The spirituality that marks McLaughlin’s work is a theme running through a great deal of the jazz played in the last few years — some of it rather naive and pretentious, most of it both profound and musically apposite. In a very real sense, John Coltrane was the father of this — in such albums as A Love Supreme, Meditations and Ascension he reached levels of personal and musical transcendence that can be called cosmic without embarassment. His wife Alice has kept the spirit of his music alive in her own, as has his onetime sideman Pharoah Sanders, in a series of sweepingly beautiful albums manifesting both the religious nature of Trane’s legacy and an increasing reflection of the struggle for Black Liberation.

The twin themes of spirituality and Black liberation — or cross-cultural, cross-racial liberation, really — infuse much of the new, free music of the ’70’s: perhaps most notably that of the firebrand tenor man Archie Shepp, but the fusion is also evident in the work of Chicago’s AACM enclave, who will be one of the high points of this festival for many of us, as well as Roland Kirk, Marion Brown, the late Albert Ayler, Gary Bartz, Charlie Haden’s Liberation Music Orchestra, Miles Davis again, and the New York Jazz Composer’s Orchestra.

As for Ornette himself, he has paralleled the stunning brilliance of Charles Mingus’ comeback with his own, and is making the finest music since his early 60’s Free Jazz album, another, equally far-reaching watershed.
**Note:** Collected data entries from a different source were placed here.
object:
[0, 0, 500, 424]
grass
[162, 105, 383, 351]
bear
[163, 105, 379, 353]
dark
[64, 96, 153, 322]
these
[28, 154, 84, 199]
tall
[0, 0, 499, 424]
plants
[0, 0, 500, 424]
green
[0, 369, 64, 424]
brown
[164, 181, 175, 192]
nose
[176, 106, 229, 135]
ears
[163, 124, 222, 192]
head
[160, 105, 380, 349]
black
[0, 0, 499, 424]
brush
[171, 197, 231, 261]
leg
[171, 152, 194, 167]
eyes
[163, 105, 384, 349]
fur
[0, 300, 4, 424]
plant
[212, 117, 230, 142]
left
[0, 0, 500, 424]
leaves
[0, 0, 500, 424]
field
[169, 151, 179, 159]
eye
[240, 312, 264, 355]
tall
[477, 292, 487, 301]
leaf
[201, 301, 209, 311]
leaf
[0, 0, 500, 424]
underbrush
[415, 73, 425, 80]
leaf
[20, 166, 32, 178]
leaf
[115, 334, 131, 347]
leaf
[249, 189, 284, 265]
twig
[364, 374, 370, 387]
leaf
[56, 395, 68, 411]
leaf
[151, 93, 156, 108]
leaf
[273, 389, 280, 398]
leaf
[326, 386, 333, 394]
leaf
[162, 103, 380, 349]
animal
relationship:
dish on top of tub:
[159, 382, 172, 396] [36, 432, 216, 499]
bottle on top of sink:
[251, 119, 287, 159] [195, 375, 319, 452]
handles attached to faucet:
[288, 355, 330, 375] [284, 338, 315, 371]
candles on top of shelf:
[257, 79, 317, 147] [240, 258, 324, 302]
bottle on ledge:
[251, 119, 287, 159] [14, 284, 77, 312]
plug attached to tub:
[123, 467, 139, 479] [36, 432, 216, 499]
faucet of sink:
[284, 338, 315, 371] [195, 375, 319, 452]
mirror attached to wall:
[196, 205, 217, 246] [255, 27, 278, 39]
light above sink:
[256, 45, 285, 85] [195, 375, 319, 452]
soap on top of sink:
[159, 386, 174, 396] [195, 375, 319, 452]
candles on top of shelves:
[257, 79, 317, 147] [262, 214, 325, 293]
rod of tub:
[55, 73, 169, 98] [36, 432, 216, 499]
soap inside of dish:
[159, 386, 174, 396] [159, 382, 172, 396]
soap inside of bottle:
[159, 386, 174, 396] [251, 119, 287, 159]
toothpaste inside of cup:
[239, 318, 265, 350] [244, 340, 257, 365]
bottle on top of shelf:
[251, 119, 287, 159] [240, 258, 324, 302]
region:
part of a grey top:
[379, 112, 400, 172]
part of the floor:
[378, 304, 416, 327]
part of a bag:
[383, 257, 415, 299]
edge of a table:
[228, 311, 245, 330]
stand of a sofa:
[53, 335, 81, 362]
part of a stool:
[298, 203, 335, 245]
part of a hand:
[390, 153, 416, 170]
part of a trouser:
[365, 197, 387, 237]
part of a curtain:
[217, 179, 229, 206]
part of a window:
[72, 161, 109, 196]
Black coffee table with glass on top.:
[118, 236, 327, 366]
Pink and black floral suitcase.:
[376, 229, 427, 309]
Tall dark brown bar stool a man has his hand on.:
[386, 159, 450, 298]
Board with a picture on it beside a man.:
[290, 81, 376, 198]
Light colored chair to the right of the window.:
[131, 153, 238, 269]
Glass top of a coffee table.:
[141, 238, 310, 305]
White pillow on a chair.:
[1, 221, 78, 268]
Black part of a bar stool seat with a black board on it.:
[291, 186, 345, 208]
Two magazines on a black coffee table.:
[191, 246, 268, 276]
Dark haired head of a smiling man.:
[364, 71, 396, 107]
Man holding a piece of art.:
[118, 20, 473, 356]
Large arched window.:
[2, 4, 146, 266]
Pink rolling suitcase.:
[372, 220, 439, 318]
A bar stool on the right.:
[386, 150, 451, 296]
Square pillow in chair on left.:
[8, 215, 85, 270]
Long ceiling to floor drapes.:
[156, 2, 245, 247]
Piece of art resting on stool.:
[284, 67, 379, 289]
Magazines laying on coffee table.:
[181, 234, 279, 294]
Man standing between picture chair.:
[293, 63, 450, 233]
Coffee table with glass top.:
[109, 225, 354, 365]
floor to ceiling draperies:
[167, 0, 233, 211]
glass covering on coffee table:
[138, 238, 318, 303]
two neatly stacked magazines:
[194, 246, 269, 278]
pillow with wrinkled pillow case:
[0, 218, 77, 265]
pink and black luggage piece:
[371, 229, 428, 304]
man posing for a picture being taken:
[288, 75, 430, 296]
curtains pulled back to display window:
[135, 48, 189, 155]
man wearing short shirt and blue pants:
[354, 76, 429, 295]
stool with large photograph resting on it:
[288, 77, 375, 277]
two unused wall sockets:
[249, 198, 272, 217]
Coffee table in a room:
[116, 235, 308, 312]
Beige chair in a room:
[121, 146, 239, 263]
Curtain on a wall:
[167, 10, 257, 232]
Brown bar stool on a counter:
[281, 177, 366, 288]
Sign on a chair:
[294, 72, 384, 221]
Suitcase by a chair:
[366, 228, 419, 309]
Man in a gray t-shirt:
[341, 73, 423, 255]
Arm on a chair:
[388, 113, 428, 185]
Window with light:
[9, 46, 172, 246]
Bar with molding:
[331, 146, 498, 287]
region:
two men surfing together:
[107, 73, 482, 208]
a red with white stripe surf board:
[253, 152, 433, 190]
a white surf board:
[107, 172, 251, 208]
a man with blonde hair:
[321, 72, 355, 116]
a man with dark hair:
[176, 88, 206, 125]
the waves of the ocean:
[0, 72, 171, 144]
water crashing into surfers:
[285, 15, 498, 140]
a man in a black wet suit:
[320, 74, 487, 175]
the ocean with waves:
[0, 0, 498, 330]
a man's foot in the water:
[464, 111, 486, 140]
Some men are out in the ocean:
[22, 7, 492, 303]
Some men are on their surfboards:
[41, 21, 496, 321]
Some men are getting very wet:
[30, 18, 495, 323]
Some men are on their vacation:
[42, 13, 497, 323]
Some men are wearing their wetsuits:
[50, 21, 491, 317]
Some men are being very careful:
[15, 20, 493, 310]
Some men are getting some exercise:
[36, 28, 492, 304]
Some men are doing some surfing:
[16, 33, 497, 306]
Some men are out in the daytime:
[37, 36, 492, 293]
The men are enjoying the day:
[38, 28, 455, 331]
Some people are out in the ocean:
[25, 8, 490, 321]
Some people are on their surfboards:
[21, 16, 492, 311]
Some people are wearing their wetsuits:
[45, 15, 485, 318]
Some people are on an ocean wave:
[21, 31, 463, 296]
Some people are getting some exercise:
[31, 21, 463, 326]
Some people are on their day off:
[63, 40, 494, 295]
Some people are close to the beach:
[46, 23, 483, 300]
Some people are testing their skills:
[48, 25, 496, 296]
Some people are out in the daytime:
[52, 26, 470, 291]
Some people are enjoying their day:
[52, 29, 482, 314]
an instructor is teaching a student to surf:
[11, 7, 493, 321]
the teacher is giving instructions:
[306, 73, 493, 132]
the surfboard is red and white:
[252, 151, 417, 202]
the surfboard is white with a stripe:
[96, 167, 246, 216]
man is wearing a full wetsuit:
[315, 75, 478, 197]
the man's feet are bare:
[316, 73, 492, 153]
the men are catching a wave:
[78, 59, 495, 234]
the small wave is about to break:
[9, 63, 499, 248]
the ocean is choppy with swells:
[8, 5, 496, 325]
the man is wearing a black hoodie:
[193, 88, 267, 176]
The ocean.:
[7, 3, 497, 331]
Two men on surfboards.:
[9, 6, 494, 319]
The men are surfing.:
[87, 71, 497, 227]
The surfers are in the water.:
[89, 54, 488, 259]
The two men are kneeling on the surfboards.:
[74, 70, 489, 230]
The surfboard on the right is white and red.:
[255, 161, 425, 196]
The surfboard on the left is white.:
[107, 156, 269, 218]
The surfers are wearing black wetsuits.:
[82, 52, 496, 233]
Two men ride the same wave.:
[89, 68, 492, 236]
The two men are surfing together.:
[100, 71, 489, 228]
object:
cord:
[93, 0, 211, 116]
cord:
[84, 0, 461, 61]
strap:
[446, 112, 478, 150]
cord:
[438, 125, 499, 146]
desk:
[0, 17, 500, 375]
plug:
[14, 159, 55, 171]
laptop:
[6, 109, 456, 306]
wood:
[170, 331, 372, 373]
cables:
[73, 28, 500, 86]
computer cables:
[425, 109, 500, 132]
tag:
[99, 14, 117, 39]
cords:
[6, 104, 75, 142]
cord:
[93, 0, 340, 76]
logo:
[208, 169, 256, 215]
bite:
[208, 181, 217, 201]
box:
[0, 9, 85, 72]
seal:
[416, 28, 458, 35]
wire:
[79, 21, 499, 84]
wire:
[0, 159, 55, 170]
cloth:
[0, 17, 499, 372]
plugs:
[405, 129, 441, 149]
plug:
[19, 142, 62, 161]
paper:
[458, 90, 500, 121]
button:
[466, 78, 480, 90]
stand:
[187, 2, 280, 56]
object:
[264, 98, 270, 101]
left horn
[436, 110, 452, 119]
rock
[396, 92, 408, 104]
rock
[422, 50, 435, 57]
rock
Everywhere one looks, jazz is not merely healthy — in contradiction to the brief late-60’s period of doldrums, when some people seemed to take the release of Sgt. Pepper’s Lonely Hearts Club Band as a signal that jazz was “dead” — but literally exploding. Sun Ra is still conducting audiences full-throttle on his Nova Express, still as many light-years ahead as he was in the 50’s, except that today the audiences are younger and more diverse than ever. Barbieri has applied the rhythms of his Latin roots to free music, with fantastic success. Joe Zawinul has moved from Miles through a solo album that was one of the most moving records of 1971 to Weather Report, a brilliant aggregation whose second album lived up to their initial “supergroup” hype to the point of surpassing all expectations.

In the end, perhaps* the greatest indication of the present healthy state of the music and spirit-feel known as jazz can be summed up in a single sentence: Some of the musicjans are actually beginning to make money.